Breaks were different too. Even with each person un-muted, and chat enabled, people tended to drift away from the keyboard (understandably), and so away rather than toward interaction with each other.

The lack of physical togetherness also shows up in the technology. Several people muted their video for bandwidth purposes as soon as we started writing. Which is entirely understandable, but does leave you with a pane of greyed-out windows.
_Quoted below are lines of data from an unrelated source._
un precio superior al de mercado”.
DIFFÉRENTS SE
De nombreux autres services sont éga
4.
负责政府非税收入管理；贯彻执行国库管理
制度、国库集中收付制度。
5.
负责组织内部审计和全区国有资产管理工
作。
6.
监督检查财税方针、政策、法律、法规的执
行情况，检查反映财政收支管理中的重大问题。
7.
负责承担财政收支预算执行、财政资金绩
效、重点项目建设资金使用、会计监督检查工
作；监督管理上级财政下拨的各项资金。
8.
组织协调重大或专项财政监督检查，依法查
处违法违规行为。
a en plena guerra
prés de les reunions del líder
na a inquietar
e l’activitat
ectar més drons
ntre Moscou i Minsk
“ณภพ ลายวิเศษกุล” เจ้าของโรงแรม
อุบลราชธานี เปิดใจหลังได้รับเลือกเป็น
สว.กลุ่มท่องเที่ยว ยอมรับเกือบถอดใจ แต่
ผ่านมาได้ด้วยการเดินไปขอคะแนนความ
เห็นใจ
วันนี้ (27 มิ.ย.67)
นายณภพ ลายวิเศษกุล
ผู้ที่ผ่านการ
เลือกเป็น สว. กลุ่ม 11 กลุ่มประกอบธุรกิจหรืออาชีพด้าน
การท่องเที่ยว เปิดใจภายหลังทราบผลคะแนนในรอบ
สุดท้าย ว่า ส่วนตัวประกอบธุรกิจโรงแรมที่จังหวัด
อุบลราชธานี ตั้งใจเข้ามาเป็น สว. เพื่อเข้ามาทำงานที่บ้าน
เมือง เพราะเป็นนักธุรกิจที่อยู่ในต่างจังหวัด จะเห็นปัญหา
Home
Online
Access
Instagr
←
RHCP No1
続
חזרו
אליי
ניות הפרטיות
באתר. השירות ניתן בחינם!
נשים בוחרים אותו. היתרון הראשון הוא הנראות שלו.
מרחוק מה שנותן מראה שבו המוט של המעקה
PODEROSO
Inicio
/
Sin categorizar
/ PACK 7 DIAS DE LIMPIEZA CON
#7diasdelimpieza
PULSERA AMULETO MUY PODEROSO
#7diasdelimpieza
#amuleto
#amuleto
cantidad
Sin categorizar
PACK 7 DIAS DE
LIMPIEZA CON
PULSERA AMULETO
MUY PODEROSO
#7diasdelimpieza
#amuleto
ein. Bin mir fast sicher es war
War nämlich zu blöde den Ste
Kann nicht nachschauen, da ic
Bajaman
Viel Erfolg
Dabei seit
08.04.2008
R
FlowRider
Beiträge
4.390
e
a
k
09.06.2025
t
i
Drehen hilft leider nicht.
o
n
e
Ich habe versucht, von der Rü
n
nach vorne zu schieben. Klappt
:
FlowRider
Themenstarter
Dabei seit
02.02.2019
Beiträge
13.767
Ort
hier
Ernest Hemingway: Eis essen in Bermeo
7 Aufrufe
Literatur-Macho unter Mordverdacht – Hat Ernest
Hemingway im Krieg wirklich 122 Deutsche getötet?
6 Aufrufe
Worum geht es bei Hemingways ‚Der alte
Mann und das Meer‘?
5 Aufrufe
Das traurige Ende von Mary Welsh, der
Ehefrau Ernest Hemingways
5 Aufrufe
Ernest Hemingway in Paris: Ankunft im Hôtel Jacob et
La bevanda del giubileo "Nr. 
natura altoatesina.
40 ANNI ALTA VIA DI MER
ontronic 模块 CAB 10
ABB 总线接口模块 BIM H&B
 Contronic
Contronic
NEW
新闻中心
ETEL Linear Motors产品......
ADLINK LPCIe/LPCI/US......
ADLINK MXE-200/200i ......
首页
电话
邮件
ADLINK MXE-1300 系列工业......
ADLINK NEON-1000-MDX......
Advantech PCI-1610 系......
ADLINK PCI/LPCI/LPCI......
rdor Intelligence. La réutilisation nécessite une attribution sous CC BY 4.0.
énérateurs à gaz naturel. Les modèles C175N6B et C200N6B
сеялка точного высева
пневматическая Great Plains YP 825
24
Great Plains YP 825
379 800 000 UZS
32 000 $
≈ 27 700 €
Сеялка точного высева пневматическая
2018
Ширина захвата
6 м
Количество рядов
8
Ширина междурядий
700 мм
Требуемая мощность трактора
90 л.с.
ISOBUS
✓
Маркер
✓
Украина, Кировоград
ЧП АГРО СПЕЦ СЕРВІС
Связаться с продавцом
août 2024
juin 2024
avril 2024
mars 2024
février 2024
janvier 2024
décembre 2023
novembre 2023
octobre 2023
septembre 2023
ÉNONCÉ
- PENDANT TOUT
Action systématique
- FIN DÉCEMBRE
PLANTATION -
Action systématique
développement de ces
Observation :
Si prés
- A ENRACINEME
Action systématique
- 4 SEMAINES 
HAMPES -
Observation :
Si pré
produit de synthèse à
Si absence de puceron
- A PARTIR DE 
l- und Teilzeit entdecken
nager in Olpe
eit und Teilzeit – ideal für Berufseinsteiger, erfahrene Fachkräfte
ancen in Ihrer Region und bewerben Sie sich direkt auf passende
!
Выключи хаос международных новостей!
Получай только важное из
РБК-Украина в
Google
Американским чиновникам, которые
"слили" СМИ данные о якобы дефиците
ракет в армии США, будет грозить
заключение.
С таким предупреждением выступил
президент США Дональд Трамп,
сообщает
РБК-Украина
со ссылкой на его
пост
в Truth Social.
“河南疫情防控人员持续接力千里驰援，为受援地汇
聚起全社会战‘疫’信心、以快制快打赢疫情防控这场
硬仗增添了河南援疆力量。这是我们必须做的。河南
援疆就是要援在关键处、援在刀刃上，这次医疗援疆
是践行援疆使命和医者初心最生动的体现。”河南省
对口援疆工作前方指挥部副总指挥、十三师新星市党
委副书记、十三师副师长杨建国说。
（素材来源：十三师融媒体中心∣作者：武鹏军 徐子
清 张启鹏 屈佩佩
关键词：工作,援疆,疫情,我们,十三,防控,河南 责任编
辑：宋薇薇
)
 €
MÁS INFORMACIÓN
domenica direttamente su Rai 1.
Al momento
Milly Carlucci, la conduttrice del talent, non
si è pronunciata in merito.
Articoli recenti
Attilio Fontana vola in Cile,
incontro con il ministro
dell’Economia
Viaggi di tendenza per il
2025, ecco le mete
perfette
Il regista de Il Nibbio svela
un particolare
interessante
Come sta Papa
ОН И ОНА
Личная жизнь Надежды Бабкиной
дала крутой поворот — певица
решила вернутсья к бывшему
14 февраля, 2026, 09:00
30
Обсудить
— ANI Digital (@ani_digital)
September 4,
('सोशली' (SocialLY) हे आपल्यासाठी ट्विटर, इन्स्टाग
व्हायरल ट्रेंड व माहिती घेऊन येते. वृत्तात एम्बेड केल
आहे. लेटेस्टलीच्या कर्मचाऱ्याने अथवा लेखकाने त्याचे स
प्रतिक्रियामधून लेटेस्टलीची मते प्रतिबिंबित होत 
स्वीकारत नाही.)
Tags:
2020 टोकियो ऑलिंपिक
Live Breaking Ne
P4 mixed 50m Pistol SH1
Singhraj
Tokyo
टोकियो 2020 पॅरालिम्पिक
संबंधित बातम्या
Most laptops point their webcams at people’s faces – so you can’t actually see them typing. And we found that – when the zoom window was minimised into a corner to allow people to actually type on the same screen – everyone but the group facilitator disappears… creating added pressure on the facilitator to be busy!

These things added together make for a feeling of ‘voluntary commitment’ to a time of writing, rather than the kind of group practice that comes from a physical retreat.

But those attending said that the knowledge that they were meeting up at the end of the writing sections to stretch (I’ll never be Joe Wicks, mind), and for break-time, was enough to keep them focused and on-track.

And again, if the purpose of these workshops is to encourage strategies for improving personal writing practices… perhaps empowering people to ‘choose’ to write is actually not a bad thing.

The future

Clearly, there’s still a very good case for physically meeting up to write. In a poll that I took just as things were locking down, about 50% of those asked said that they’d still want to attend in person even if an online solution was offered.

However, even if online retreats aren’t going to replace physical ones, what a good online tool shows us is that an ideal solution might just be to run retreats both physically, and online. This is particularly the case when you consider that something like Zoom will allow up to 100 people in a meeting (and more, the more you pay).

You could also, potentially, set up an online writing space as often as you like, without incurring any extra cost… which means that you could – if you can devise a set of guidelines for how to manage the room – open up an online writing space that anyone can come and use at any time.